The rapid response team from Sarasota County and the City of Venice has determined the cause of the elevated bacteria levels is likely natural sources, the release says. “The team observed a wrack line of decaying algae around the rocks and along the shoreline. Wrack lines, which provide food for shorebirds and wildlife, act as natural bacteria reservoirs. Additionally, significant rainfall amounts may be contributing to the higher bacteria levels by washing accumulated pollutants from the land surface into waterways,” the release points out.

The Sarasota County Water Atlas, which provides rainfall data, shows that in the vicinity of Venice over the seven days through July 27, the amounts ranged from 5 to 6.04 inches.

The closest rainfall gauge to Siesta Key, as shown on the Water Atlas map, appears to be near Red Bug Slough Preserve which is located east of South Beneva Road. That gauge recorded 2.01 inches of rainfall over the same seven-day period. However, southeast of Siesta — south of Gulf Gate Estates — the total was 5.81 inches.

Staff members of the Florida Department of Health in Sarasota County resampled the beaches on July 28, the release adds; they expect those results late in the afternoon of July 29.

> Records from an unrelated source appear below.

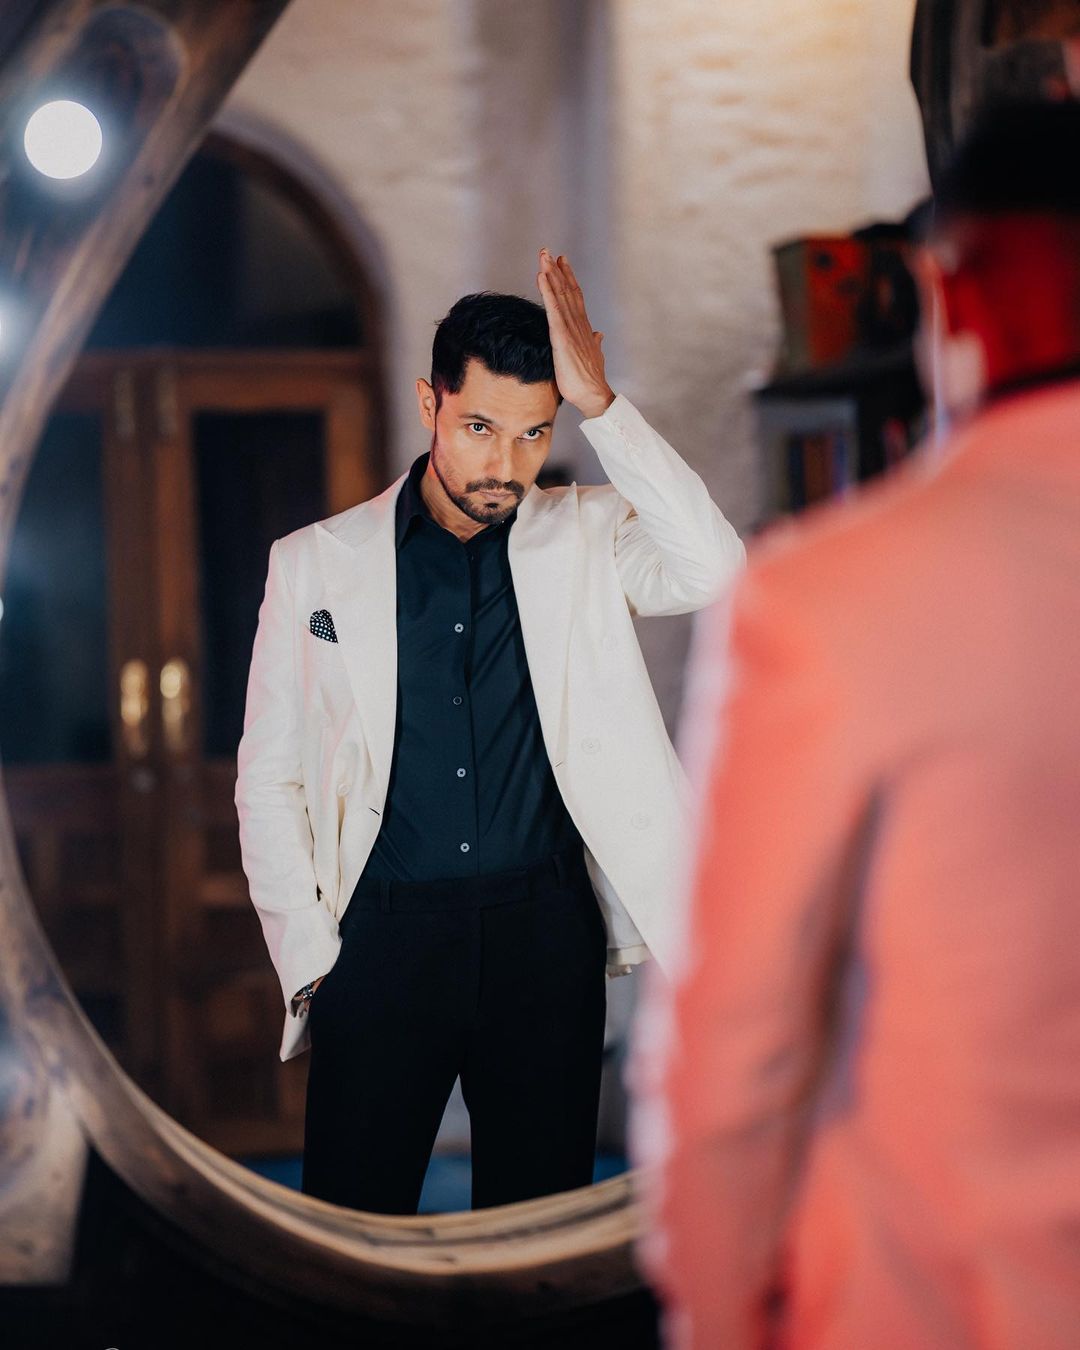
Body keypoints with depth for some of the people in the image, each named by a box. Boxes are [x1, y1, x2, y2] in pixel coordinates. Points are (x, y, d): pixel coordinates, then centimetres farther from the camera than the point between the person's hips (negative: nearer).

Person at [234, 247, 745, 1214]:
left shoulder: (584, 537, 4)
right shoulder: (315, 563, 5)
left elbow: (712, 571, -16)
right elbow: (268, 779, 7)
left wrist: (600, 403, -16)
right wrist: (310, 956, -2)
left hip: (547, 929, 1)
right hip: (385, 931, 0)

The last time the Health Department issued a “No Swim” Advisory, based on a search of Sarasota News Leader articles, was in November 2021. At that time, only Bird Key Park was affected.

Tom Higginbotham, environmental administrator for the Florida Department of Health in Sarasota County (DOH-Sarasota), emphasizes that the Florida Healthy Beaches program protects beachgoers “when conditions are unsuitable for swimming. This is done by testing beach water weekly and providing up-to-date explanations of the results,” the release says.

“When these bacteria are found at high levels in recreational waters, there is a risk that some people may become ill,” Higginbotham pointed out in the release. “People, especially those who are very young, elderly or who have a weak immune system that swallow water while swimming can get stomach or intestinal illnesses. If water contacts a cut or sore, people can get infections or rashes,” Higginbotham added.

Local health officials emphasize that the affected beaches remain open, the release continues. “However, residents and visitors are urged not to wade, swim, or engage in water recreation at these beaches until the advisory is lifted. In addition,” the release says, “you should not eat shellfish such as crabs and shrimp collected in the immediate area of any beach with a no-swim advisory in place. Finfish caught live and healthy can be eaten if filleted.”

To help keep beach water safe for swimming and recreation, DOH-Sarasota staff members advise the public not to allow pets to roam on beaches and in park areas and to pick up pet waste. Additionally, children in diapers and people of all ages with diarrhea should not go into the water, the release stresses.